Ultimately, with Startup Bus, he was hoping to create an emotionally intense setting that would mimic, in a highly compressed fashion, the working relationships that build between work colleagues over the space of one to five years -- the type of relationships that fuel the culture of innovation driving Silicon Valley. Less than the actual startups devised, he wanted to build a new type of alumni network forged by shared challenges, one that would have lasting impact on all their future endeavors.

In this, the first Startup Bus was a tremendous success. "We went from strangers to best friends in two weeks," Bizannes says.

This core group now forms the leadership of the 2011 incarnation, with alumni serving as the "conductors" of individual buses -- responsible for everything from recruitment and fundraising to the logistics of making sure their bus arrives on time. A total of 170 selected participants will form self-assigned teams, on buses departing from San Francisco, New York, Cleveland, Chicago, Miami, and Los Angeles.

The conductors have an individual level of autonomy in selecting participants from their respective cities and setting working parameters, although certain ground rules apply, a "Bustrepreneur's Honor Code." The most important condition of the Code is that all projects must be conceived and generated on the bus -- meaning no existing code, business, or projects are allowed.

Justin Isaf is one of the original bustrepreneurs, and this year is conductor of the NYC-to-Austin bus and enthusiastic Community Manager.

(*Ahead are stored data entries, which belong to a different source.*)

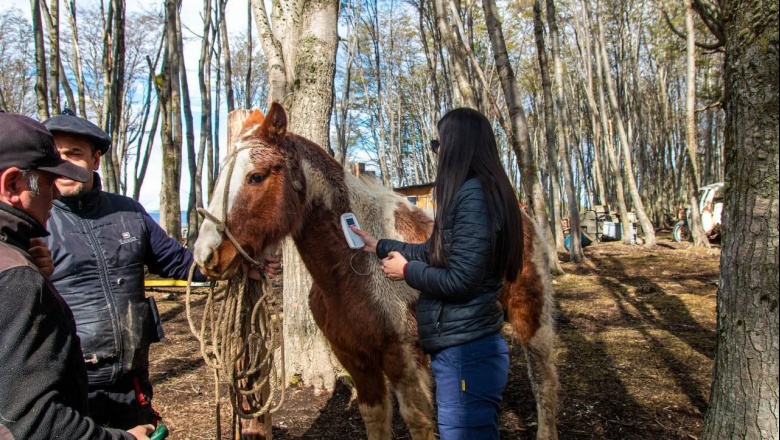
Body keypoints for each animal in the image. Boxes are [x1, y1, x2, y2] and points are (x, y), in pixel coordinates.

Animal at [195, 103, 560, 440]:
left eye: (256, 176)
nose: (205, 255)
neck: (348, 269)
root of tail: (524, 217)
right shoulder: (355, 360)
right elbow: (375, 417)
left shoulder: (401, 358)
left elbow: (418, 420)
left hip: (532, 318)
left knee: (543, 380)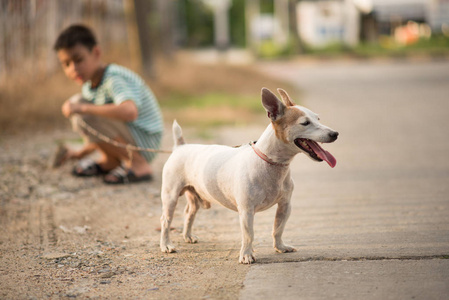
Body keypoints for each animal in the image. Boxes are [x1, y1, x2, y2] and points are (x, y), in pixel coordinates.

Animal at [159, 86, 338, 262]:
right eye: (305, 123)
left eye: (318, 119)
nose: (335, 133)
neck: (271, 162)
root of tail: (180, 146)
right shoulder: (246, 211)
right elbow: (248, 234)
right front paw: (246, 254)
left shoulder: (285, 205)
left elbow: (278, 228)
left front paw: (280, 247)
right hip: (170, 196)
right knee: (166, 221)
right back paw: (166, 245)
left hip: (195, 196)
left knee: (189, 213)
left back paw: (188, 236)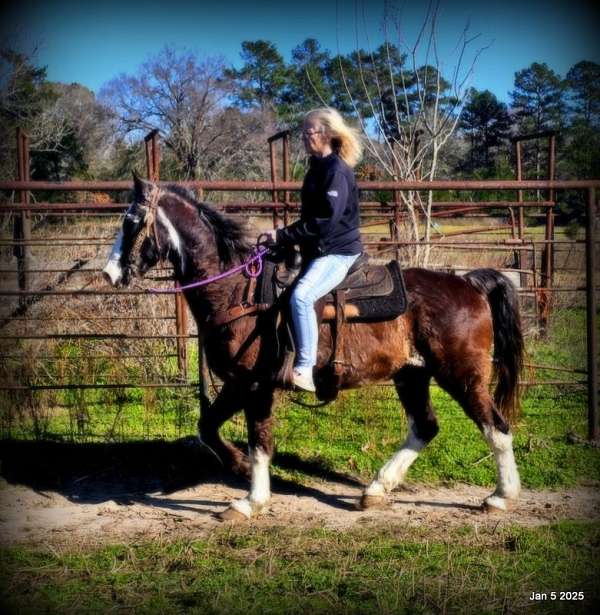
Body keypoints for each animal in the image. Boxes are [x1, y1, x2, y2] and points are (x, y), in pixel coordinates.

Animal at [104, 176, 524, 524]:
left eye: (131, 222)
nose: (110, 274)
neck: (238, 291)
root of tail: (469, 283)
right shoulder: (240, 384)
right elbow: (208, 427)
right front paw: (240, 470)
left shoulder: (253, 385)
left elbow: (258, 440)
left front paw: (250, 498)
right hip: (412, 375)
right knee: (425, 427)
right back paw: (376, 489)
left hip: (461, 374)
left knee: (497, 427)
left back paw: (501, 497)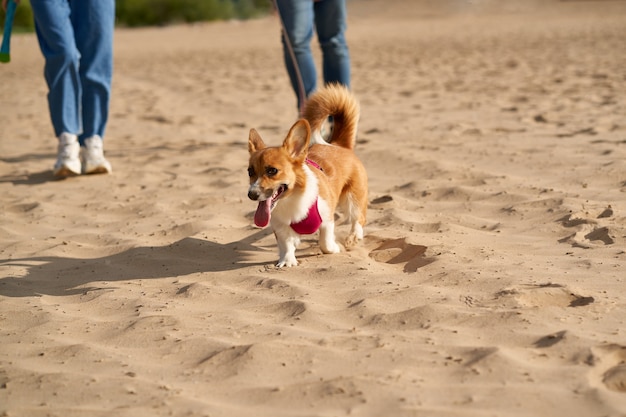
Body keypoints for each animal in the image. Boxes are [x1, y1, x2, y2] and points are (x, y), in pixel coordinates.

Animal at [246, 84, 368, 266]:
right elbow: (286, 245)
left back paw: (354, 236)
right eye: (250, 172)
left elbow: (325, 243)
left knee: (358, 218)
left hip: (353, 198)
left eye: (272, 171)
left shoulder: (327, 219)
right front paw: (287, 261)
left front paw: (335, 247)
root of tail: (339, 144)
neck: (292, 199)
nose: (251, 195)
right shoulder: (280, 227)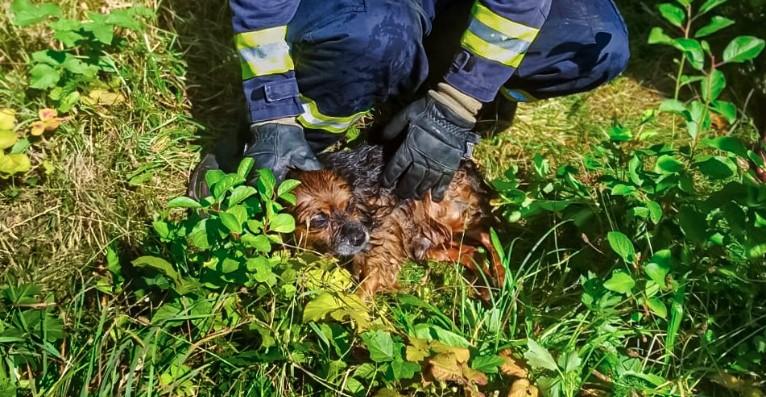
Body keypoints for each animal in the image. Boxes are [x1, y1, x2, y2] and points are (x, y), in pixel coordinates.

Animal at [290, 144, 504, 296]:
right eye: (319, 220)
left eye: (350, 205)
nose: (360, 237)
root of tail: (465, 162)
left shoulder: (381, 246)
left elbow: (359, 296)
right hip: (423, 242)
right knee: (470, 251)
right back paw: (486, 287)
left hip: (448, 213)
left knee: (488, 235)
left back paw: (501, 276)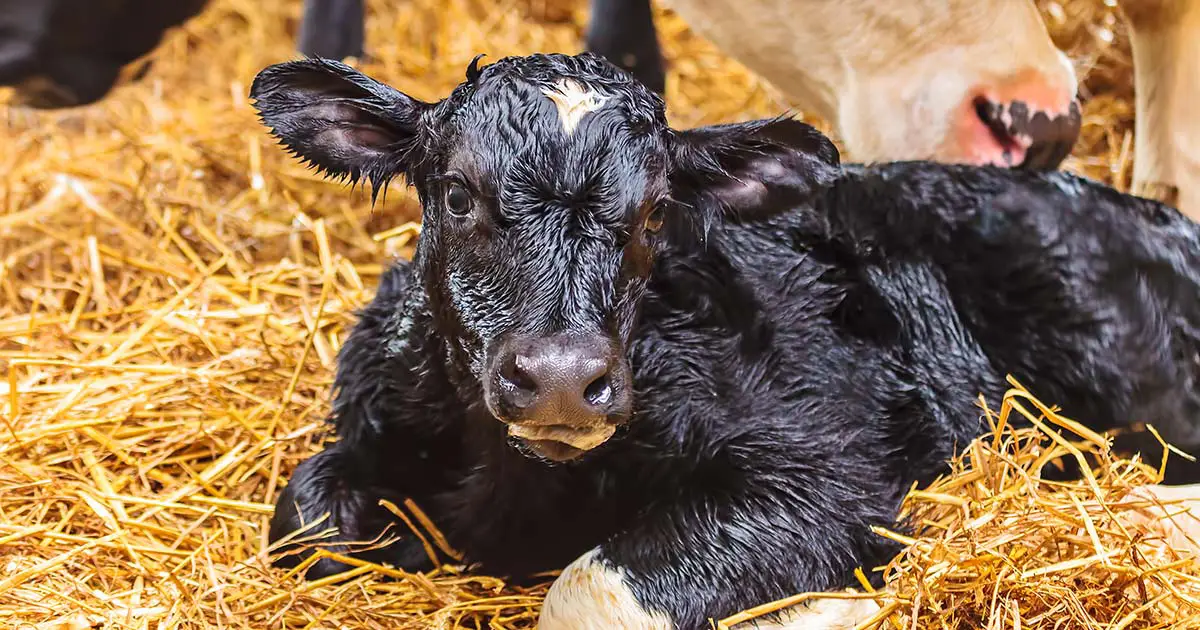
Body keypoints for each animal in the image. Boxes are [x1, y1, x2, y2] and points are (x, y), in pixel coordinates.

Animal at [249, 51, 1200, 629]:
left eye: (654, 214)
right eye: (456, 195)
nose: (560, 377)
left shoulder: (828, 475)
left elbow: (589, 590)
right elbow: (306, 520)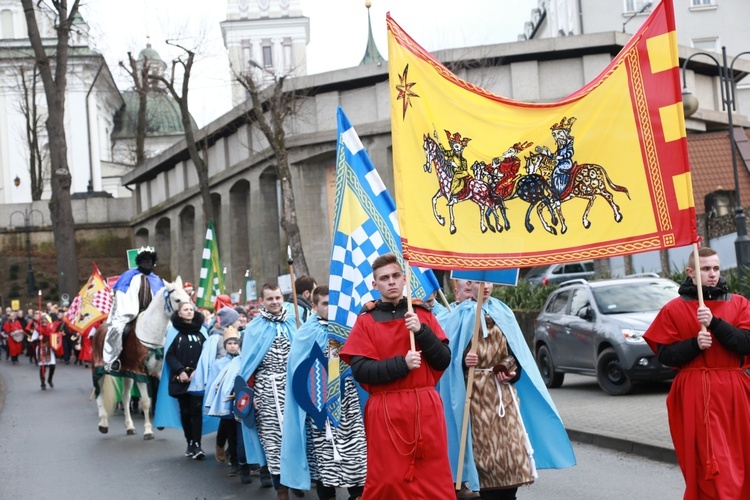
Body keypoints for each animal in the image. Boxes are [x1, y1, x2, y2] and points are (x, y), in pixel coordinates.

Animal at [92, 280, 189, 440]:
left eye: (188, 297)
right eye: (177, 300)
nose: (189, 316)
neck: (150, 333)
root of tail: (100, 328)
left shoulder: (156, 371)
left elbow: (161, 395)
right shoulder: (141, 373)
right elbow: (145, 402)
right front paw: (148, 430)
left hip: (127, 374)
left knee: (125, 397)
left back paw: (130, 426)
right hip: (98, 369)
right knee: (99, 394)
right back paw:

He describes the pressure of putting out a finished, viable product on such short notice and in collaboration with heretofore strangers under sometimes difficult conditions (e.g. sporadic wi fi connections on the road) is part of the magic. "The more you push people, the more they will rise to the challenge," he says.

Isaf's dedication to the project is such that he quit his day job two weeks ago for this full-time, fully volunteer position with Startup Bus, embodying the type of "crazy commitment" he says is a key to being chosen for the trip. So essential is this quality, in fact, that he was leaving a few of the spots for his bus open until the very last minute: "The type willing to get on the bus on such short notice is just the level of craziness we're looking for."

All the final Startup Bus projects will be completed and ready for judging by 11:59 pm CST March 10. They will then be posted on the StartUpBus.com website, where the public can view on vote on six teams - one from each bus - who will pitch their startups at the judging party on the evening of March 14.